++++ PAGE EXTRACT ++++
Plaintiff was provided with an opportunity to be heard as to Defendants' requests for money and/or terminating sanctions. Plaintiff has not provided any explanation for the delay in serving his responses to the interrogatories, and for his complete failure to respond to defendants' motion for production of documents. Accordingly, pursuant to Rule 37(a)(5)(A), the Court finds that Defendants are entitled to their costs of $632 for the preparation of the instant motion to compel. The costs award shall be deducted from plaintiff's damages award if he is successful at trial, or shall be assessed as part of defendants' costs if they prevail at trial.
++++ RECORDED INFORMATION ++++
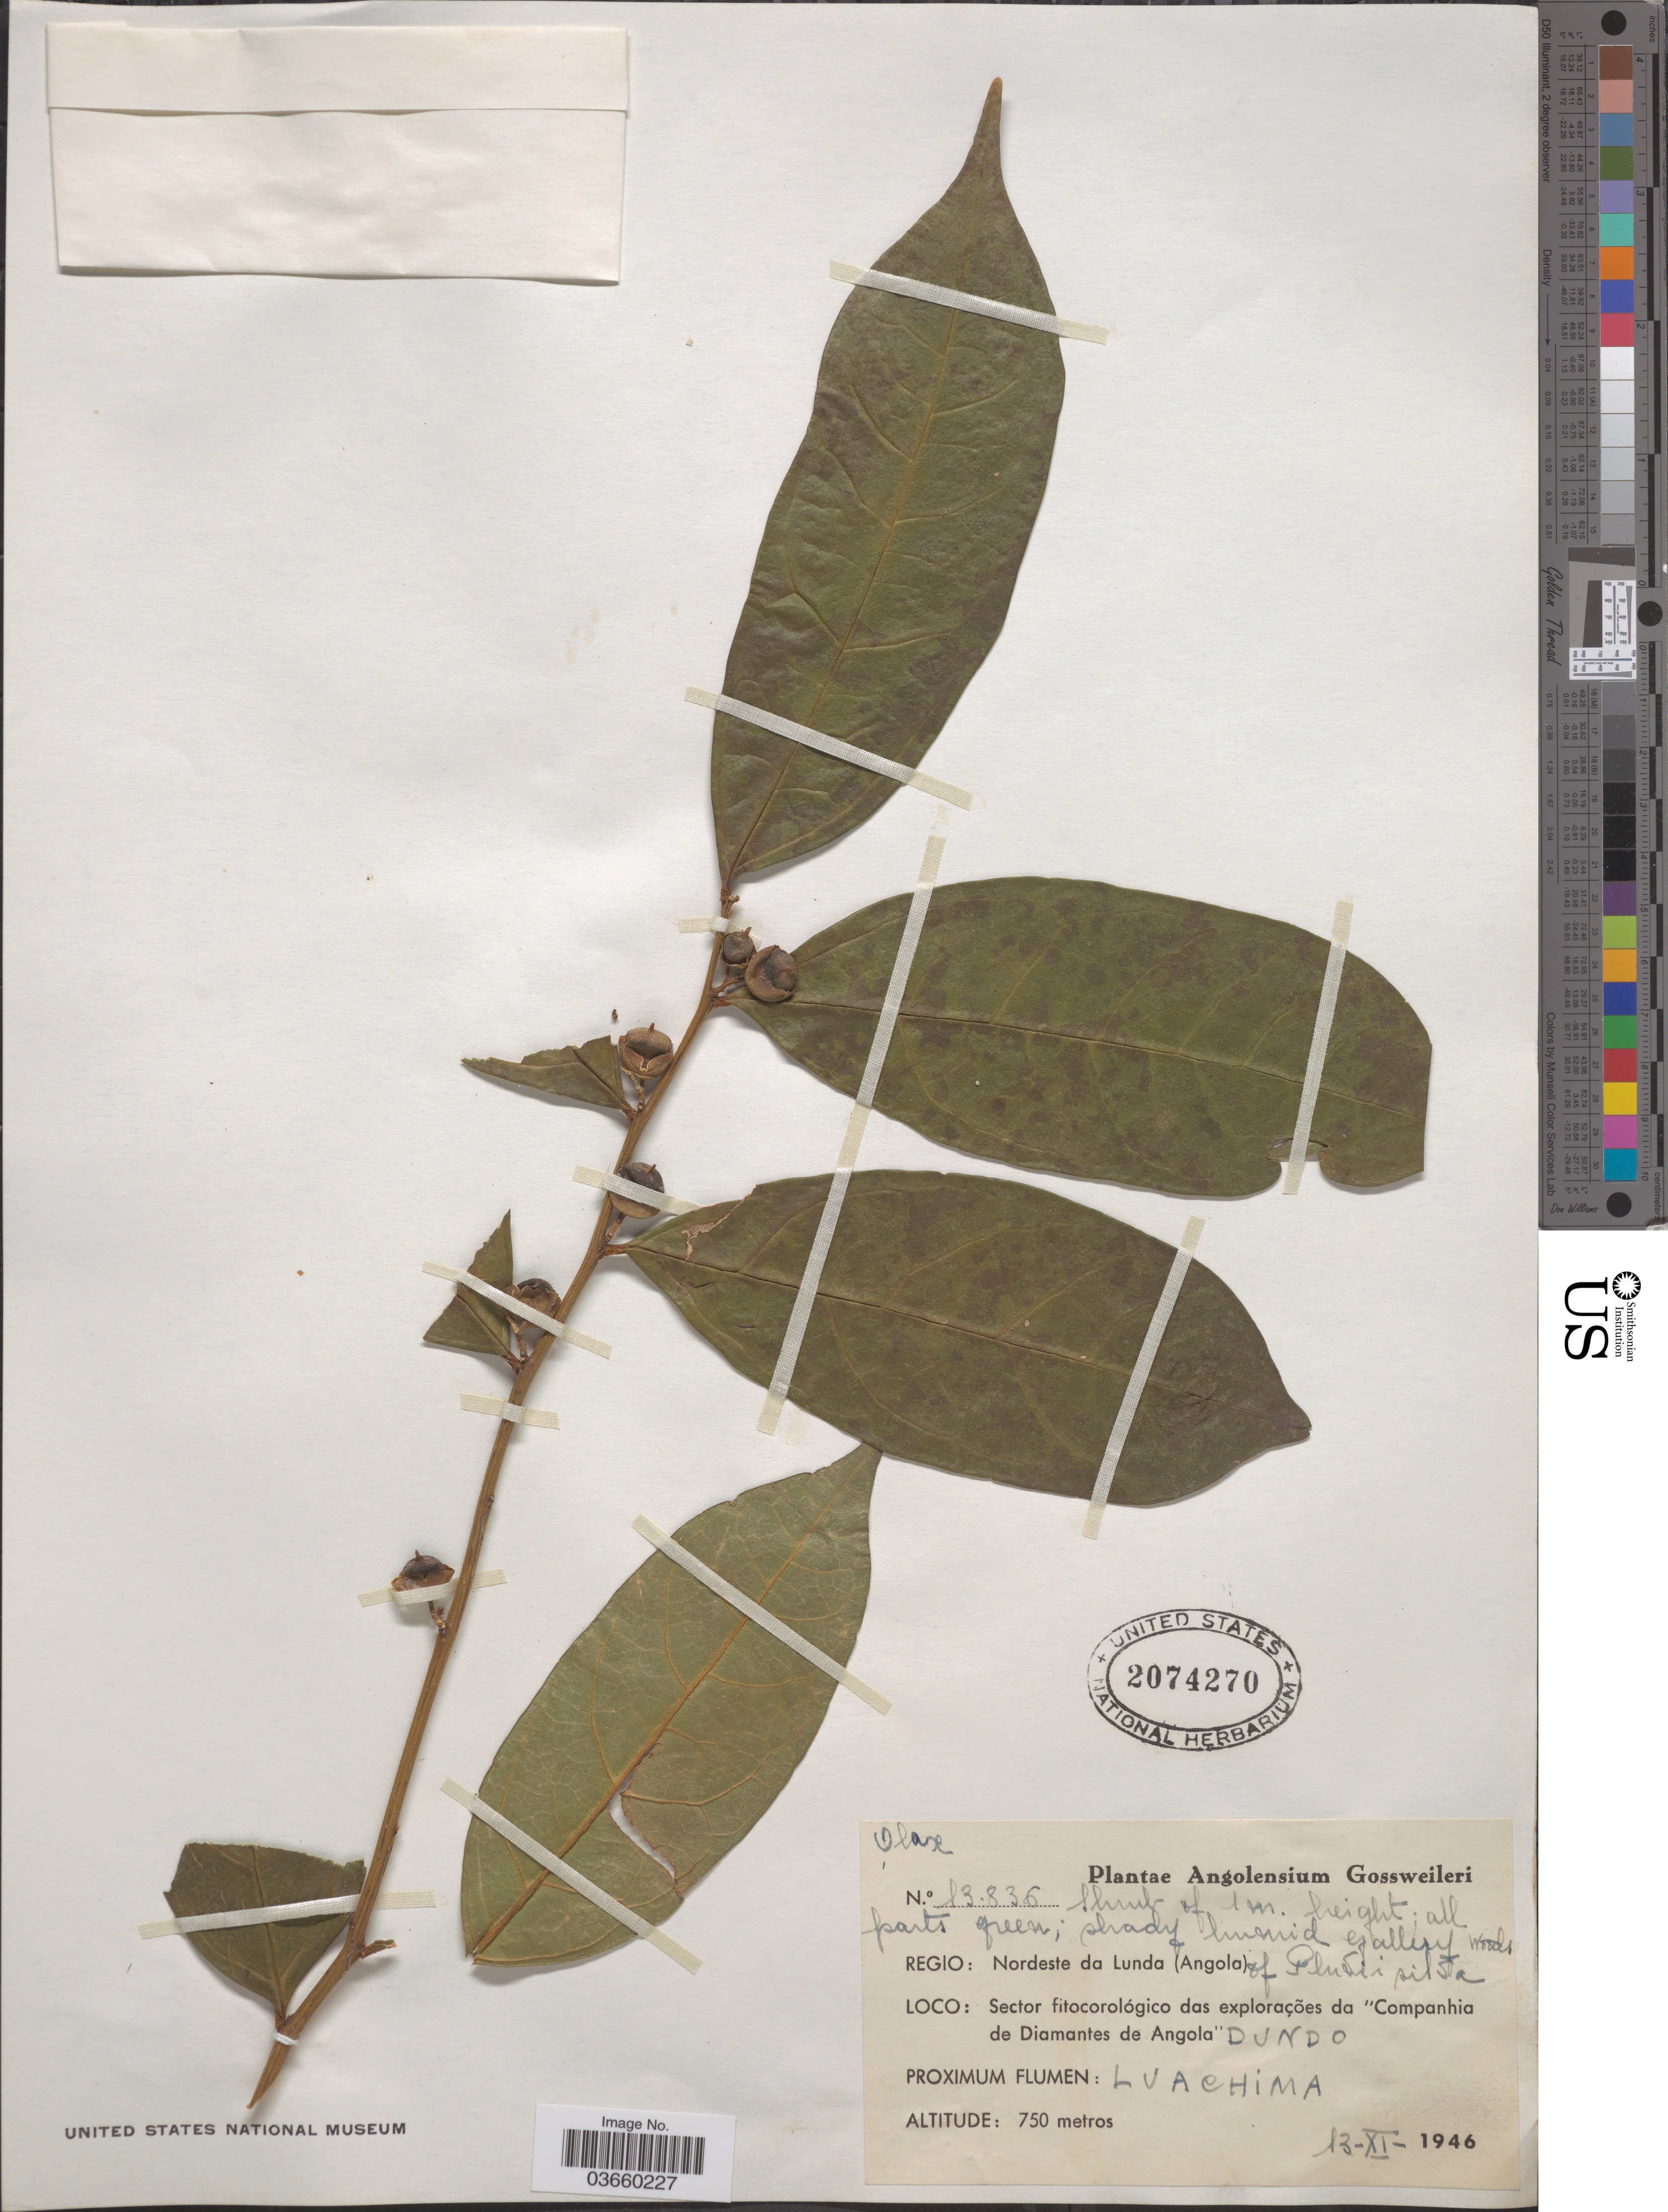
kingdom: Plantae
++++
__REQUIREMENTS__:
1. Translate this sentence from the court excerpt into Spanish: "Plaintiff was provided with an opportunity to be heard as to Defendants' requests for money and/or terminating sanctions."
2. Answer these questions from the court excerpt:
(a) Under which rule does the Court find that Defendants are entitled to their costs?
(b) What amount of costs is awarded?
(c) What is to happen to the costs award if plaintiff is successful at trial?
3. Write the next part of the court excerpt, picking up after its final sentence.

__FINAL ANSWERS__:
1. Se brindó al demandante la oportunidad de ser oído en relación con las solicitudes de los demandados de sanciones pecuniarias y/o de terminación del proceso.

2.
(a) Rule 37(a)(5)(A).
(b) $632.
(c) It is to be deducted from plaintiff's damages award.

3.
ii. Request for Terminating Sanctions

Rule 37(b)(2) provides in part:

(A) For Not Obeying a Discovery Order. If a party or a party's officer, director, or managing agent - or a witness designated under Rule 30(b)(6) or 31(a)(4) - fails to obey an order to provide or permit discovery, including an order under Rule 26(f),35, or 37(a), the court where the action is pending may issue further just orders. They may include the following:

***

(v) dismissing the action or proceeding in whole or in part. "Where the drastic sanctions of dismissal or default are imposed . . . the losing party's non-compliance must be due to willfulness, fault or bad faith." Henry v. Gill Industries, Inc., 983 F.2d 943, 946 (9th Cir. 1993); Fjelstad v. American Honda Motor Co., 762 F.2d 1334, 1337 (9th Cir. 1985). "[D]isobedient conduct not shown to be outside the control of the litigant is all that is required to demonstrate willfulness, bad faith, or fault." Henry, 983 F.2d at 948 (quoting Fjelstad, 762 F.2d at 1341.) To determine whether to impose a severe sanction of dismissal or default, a court considers:

1. The public's interest in expeditious resolution of litigation;

2. The court's need to manage its docket;

3. The risk of prejudice to the party seeking sanctions;

4. The public policy favoring disposition of cases on their merits; and

5. The availability of less drastic sanctions.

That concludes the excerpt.